A l'occasion du salon Millésime bio, voici un premier constat des différents labels utilisé en vitculture biologique...

 Il est aujourd’hui de l’agriculture comme des autres techniques : on expérimente, on modernise ,on avance. Aussi pour les néophytes que nous sommes il est parfois difficile de s’y retrouver.

Si le développement durable apparait aujourd’hui dans de nombreux secteurs d’activités  ,il semble particulièrement  justifié dans le domaine de l’agriculture qui est s’il en est, l’activité la plus proche de la nature.

 

La viticulture raisonnée est comme son nom l’indique une culture plus réfléchie  que la viticulture traditionnelle. Elle va viser à  privilégier le respect de l’environnement à  protéger  la santé des individus à être exigeant en terme de sécurité  du travail. Le viticulteur  va tenter d’utiliser au mieux les pesticides et  les fertilisants en optimisant leur emploi en fonction d’un risque avéré  ou d’un besoin urgent.

Très pratiquée en Alsace la viticulture raisonnée a été mieux définie en 2002 par la parution d’un décret  définissant la procédure de qualification des exploitation agricoles  au titre de l’agriculture raisonnée .Les exploitations  validées  en viticulture raisonnée bénéficient du label Terravitis

 

La viticulture biologique est apparue aux alentours des années 1970.Elle est née d’une analyse profonde du modèle d’exploitation utilisé alors. Le constat  était plutôt  inquiétant :déséquilibres, dégradations ,utilisations de plus en plus importantes des pesticides ...

La réponse a été radicale en supprimant l’utilisation de tout produit à base de molécules  chimiques de synthèse. L’accent a été mis sur la protection des sols des espèces animales et végétales afin de favoriser le maintien de l’ équilibre de  l’écosystème naturel.

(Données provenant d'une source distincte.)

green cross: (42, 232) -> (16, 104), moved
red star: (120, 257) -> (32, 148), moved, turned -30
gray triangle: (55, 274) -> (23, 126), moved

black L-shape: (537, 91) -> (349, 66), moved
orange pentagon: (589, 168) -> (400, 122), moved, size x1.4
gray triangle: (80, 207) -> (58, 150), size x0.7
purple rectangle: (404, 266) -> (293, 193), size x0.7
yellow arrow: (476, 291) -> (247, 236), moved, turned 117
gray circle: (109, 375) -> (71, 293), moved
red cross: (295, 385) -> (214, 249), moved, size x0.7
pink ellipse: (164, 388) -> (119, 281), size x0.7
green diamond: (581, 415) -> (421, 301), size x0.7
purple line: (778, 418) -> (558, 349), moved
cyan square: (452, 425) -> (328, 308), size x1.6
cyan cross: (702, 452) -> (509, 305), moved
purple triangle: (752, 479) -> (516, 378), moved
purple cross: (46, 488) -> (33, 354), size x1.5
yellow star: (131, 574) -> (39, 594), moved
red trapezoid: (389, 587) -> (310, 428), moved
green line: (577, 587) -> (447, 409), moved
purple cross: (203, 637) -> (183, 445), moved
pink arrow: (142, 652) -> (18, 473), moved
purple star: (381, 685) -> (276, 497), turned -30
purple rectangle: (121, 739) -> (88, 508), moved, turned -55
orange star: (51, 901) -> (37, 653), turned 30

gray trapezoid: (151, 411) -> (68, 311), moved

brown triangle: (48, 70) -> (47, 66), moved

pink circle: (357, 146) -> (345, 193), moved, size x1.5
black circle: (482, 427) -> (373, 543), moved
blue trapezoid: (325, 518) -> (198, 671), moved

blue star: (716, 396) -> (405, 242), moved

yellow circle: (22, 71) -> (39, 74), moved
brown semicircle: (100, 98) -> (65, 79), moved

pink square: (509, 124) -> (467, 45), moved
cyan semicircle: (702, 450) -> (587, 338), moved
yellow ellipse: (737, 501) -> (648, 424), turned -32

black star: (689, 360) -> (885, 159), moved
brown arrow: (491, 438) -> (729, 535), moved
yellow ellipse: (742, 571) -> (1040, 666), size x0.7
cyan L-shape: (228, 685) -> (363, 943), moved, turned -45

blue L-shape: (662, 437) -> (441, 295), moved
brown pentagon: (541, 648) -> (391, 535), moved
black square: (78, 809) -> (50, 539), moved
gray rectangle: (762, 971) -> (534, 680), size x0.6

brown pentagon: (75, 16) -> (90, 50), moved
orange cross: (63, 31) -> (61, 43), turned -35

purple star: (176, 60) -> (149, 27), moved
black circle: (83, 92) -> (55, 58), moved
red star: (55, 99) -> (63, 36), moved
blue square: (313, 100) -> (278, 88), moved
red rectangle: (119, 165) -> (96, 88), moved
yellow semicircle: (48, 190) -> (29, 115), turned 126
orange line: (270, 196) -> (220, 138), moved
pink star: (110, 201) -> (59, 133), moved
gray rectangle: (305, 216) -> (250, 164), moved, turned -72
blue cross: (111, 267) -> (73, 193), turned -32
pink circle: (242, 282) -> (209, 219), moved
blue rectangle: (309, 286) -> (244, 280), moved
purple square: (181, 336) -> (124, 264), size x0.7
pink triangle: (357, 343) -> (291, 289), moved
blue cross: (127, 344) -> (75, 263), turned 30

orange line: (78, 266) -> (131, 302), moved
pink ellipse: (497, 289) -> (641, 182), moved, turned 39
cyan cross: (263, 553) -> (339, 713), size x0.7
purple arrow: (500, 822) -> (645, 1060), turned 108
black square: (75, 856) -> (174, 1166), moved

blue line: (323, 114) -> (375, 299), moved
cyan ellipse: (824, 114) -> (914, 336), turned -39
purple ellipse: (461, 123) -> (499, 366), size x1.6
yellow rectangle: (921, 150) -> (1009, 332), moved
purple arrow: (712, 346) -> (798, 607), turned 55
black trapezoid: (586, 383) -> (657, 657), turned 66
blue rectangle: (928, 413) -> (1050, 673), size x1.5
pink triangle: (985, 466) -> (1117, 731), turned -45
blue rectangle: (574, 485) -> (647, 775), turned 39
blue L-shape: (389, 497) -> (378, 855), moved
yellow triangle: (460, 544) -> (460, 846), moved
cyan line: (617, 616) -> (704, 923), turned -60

Le viticulteur doit suivre un cahier des charges très précis afin de pouvoir être labélisé en viticulture  biologique et pouvoir apposer sur ces étiquettes le logo AB. Plusieurs organismes certificateurs comme Ecorcer sont habilités à réaliser des contrôles.

 

La viticulture biodynamique est pour certains  une variante de l’agriculture biologique .Pourtant  c’est en 1925 que l’on pourra lire dans les cours aux agriculteurs de Rudolph Steiner « L’agriculture biodynamique est un agriculture assurant la santé du sol et des plantes pour procurer une alimentation saine aux animaux et aux hommes Elle se base sur une profonde compréhension des lois du « vivant » acquise par une vision qualitative/globale de la nature. Elle considère que la nature est actuellement tellement dégradée qu’elle n’est plus capable de se guérir elle-même et qu’il est nécessaire de redonner au sol sa vitalité féconde indispensable à la santé des plantes, des animaux et des Hommes grâce à des procédés « thérapeutiques ». »

Outre l’abandon des substances chimiques les soins et les amendements sont réalisés à partir de préparations végétales  animales ou minérales  réalisés sous formes de tisanes, de décoctions, de boues ... qui sont « administrées »  à la vigne en fonction du calendrier lunaire et planétaire.   

Un retour aux essences originelles...

Les  principaux labels en biodynamie sont Demeter et Biodyn .

Cet éclairage permet de mesurer de nombreux  changements. Aujourd’hui les viticulteurs envisagent leur travail dans un contexte  différent où leur activité  s’ intègre  pleinement dans un écosystème à protéger :  ils mettent en place de nouveaux protocoles, ils modifient leur méthodes d’exploitation, ils sont inspirés par une autre philosophie.

 

Si  dans cette tendance générale résolument tournée vers  une meilleure écoute de la nature  l’engagement de chaque viticulteur reste variable (chacun faisant en fonction de  ses choix de ses convictions et de ses possibilités). L’essentiel reste que cette prise de conscience existe et qu’elle  se matérialise par la naissance de nouveaux courants qui enrichissent l’univers de la production.